__EXERCISE DIRECTIONS__:
Go over the lines below, and when one contains the word "terms", copy it.

__SUPPLIED MATERIAL__:
%%

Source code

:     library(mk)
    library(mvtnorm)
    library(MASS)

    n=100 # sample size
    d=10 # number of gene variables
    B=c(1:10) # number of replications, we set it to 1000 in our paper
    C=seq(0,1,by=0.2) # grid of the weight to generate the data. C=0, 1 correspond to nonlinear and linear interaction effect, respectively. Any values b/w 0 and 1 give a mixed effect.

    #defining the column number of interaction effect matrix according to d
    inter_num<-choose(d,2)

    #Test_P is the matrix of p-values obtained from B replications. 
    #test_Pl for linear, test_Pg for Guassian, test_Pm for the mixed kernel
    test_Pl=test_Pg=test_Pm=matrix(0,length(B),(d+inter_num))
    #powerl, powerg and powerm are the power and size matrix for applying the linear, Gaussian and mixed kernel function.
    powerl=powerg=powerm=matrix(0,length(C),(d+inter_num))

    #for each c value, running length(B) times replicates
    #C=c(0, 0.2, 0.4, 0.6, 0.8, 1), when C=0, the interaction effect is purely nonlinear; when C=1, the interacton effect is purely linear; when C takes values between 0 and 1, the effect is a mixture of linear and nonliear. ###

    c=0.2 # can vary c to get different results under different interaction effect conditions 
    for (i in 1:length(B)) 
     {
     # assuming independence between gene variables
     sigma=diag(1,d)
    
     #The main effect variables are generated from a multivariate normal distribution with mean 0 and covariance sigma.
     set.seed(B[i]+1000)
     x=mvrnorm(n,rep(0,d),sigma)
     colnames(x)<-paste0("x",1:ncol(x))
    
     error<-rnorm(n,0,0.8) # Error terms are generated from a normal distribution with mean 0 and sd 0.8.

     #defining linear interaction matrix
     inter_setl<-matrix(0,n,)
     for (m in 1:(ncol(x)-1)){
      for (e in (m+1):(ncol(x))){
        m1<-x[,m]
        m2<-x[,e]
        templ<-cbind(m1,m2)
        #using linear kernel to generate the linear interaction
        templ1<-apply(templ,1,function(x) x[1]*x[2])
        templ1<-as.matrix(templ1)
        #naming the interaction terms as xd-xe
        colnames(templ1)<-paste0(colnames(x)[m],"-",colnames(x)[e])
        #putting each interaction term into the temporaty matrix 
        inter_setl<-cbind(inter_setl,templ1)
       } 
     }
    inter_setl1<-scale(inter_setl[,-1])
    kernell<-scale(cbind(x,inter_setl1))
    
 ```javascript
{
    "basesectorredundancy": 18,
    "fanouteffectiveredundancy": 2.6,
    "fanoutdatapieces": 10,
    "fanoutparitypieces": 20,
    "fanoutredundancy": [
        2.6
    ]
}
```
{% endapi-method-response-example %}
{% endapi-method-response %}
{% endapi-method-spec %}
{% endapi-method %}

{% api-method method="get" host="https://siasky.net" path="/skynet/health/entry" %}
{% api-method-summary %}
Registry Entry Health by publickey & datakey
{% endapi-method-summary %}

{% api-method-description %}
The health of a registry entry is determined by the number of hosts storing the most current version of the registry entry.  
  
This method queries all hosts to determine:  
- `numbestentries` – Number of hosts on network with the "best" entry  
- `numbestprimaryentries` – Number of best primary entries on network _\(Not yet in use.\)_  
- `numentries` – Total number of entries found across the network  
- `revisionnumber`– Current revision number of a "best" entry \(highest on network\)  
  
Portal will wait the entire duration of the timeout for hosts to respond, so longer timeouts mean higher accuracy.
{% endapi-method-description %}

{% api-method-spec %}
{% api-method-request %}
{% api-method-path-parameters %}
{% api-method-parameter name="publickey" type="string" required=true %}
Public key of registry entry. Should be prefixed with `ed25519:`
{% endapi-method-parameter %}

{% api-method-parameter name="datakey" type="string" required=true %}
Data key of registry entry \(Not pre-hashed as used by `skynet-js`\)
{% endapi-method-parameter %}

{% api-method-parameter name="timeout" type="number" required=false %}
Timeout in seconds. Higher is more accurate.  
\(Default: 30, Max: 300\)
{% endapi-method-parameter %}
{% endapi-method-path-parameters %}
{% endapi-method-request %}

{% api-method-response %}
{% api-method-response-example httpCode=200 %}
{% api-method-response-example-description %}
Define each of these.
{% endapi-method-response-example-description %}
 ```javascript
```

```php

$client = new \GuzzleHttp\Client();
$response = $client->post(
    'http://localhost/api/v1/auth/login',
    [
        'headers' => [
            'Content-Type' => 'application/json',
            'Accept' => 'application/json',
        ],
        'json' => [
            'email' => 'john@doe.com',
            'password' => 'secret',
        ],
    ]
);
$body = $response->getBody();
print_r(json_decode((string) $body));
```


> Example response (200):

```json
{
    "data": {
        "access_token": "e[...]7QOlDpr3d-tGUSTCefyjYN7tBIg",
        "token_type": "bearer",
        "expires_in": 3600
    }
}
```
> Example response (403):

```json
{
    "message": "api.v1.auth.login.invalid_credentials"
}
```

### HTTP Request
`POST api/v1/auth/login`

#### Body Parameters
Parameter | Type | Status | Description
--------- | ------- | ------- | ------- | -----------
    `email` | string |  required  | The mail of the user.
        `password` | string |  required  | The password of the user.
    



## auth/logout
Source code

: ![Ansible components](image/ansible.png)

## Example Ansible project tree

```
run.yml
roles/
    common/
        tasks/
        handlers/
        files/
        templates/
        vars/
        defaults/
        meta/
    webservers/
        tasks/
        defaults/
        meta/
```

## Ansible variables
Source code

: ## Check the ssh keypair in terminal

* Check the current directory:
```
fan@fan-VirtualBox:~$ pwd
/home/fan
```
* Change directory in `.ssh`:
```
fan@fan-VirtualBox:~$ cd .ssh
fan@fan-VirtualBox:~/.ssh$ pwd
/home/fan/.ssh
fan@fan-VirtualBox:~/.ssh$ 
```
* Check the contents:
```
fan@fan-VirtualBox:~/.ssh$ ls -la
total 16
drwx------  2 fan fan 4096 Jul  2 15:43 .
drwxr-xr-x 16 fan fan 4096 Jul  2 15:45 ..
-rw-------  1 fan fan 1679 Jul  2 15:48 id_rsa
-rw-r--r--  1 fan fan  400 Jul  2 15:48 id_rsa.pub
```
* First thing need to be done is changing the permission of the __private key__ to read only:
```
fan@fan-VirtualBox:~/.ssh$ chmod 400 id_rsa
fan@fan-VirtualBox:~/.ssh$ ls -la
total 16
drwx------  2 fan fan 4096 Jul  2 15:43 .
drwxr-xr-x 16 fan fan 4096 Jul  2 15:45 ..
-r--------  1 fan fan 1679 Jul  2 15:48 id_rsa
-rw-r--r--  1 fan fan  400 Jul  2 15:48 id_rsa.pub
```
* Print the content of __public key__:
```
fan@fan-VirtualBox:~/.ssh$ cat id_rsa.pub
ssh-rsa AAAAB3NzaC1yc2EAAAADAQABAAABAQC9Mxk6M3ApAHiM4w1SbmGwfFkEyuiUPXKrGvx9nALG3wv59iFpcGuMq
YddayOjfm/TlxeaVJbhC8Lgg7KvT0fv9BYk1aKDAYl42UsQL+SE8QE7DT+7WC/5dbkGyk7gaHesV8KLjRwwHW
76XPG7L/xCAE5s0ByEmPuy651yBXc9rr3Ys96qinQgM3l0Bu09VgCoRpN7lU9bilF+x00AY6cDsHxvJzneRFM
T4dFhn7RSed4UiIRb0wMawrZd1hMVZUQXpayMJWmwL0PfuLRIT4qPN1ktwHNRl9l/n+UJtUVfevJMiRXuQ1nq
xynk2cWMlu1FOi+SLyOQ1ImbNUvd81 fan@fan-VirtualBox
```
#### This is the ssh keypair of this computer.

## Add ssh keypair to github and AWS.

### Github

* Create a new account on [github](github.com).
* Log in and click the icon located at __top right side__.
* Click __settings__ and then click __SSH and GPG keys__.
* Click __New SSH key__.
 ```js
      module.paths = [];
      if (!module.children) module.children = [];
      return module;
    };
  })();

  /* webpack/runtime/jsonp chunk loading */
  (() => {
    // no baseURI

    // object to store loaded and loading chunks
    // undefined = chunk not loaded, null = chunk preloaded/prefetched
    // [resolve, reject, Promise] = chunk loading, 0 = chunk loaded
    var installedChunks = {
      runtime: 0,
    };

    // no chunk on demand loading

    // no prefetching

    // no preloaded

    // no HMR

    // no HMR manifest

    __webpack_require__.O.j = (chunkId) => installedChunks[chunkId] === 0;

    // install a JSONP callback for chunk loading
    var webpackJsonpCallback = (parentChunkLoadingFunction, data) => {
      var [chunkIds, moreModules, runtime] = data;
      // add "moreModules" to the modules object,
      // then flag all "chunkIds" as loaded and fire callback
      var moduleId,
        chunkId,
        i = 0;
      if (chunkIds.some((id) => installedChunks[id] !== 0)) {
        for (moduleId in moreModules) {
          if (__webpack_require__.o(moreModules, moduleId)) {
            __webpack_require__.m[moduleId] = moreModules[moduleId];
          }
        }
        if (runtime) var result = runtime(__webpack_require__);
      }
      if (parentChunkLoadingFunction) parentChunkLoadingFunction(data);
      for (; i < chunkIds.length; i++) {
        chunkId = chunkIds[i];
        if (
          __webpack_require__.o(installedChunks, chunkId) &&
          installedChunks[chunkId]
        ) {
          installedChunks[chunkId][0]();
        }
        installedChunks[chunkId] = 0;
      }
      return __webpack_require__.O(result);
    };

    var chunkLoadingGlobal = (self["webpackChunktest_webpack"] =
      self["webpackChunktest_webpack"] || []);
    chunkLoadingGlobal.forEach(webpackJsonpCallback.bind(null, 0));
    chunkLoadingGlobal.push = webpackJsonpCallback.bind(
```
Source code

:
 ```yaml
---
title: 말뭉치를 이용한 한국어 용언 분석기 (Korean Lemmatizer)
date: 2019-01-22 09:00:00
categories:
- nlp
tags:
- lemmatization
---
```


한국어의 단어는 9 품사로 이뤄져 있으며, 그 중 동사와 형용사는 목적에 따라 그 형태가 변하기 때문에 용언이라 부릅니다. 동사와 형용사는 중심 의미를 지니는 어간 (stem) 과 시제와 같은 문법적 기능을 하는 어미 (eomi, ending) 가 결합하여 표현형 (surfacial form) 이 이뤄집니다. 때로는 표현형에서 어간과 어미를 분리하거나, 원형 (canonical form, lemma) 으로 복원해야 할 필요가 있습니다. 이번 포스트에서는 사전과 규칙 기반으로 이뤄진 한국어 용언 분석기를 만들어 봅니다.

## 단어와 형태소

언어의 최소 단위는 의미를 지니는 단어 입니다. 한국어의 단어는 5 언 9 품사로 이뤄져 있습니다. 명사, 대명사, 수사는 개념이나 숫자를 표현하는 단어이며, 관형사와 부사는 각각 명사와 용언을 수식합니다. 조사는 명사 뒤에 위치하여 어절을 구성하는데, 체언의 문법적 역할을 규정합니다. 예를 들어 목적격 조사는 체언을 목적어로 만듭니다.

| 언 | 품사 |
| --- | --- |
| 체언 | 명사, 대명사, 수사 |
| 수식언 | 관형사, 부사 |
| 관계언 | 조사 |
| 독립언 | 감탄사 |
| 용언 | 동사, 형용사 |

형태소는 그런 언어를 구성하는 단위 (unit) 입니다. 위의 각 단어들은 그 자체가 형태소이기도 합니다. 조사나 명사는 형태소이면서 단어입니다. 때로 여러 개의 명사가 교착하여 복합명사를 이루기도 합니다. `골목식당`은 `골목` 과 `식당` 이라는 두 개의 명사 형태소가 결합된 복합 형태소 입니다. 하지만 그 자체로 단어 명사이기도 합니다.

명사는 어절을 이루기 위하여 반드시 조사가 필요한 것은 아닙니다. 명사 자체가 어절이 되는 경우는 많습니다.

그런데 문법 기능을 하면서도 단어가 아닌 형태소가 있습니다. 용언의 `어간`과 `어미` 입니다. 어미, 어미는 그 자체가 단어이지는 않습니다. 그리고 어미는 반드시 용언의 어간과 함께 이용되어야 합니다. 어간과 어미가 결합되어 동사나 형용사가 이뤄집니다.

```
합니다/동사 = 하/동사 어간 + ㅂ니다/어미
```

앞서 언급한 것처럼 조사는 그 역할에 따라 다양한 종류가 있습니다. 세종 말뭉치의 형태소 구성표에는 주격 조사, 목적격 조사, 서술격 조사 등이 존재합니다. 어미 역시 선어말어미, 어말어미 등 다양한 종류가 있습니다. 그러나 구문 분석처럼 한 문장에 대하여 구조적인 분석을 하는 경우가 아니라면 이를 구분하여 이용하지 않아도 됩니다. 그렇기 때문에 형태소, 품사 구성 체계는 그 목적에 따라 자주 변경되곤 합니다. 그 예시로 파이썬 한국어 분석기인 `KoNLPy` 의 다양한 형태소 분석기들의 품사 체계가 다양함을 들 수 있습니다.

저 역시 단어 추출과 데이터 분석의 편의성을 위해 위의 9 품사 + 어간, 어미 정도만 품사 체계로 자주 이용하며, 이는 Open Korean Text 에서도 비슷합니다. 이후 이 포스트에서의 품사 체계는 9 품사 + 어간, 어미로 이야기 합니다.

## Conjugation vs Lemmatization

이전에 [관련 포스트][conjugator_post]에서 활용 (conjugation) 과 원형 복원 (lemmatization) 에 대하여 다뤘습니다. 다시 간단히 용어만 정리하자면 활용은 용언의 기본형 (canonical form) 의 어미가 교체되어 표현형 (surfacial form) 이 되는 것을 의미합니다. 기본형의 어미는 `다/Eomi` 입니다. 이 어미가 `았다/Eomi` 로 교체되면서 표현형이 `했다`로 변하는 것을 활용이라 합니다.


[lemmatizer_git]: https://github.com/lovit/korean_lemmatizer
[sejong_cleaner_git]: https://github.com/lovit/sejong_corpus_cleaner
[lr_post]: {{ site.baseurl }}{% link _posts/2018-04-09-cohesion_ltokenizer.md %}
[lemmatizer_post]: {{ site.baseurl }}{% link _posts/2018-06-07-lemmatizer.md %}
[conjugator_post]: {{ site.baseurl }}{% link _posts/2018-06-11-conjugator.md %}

%%

__OUTPUT FOR THIS TASK__:
     error<-rnorm(n,0,0.8) # Error terms are generated from a normal distribution with mean 0 and sd 0.8.
        #naming the interaction terms as xd-xe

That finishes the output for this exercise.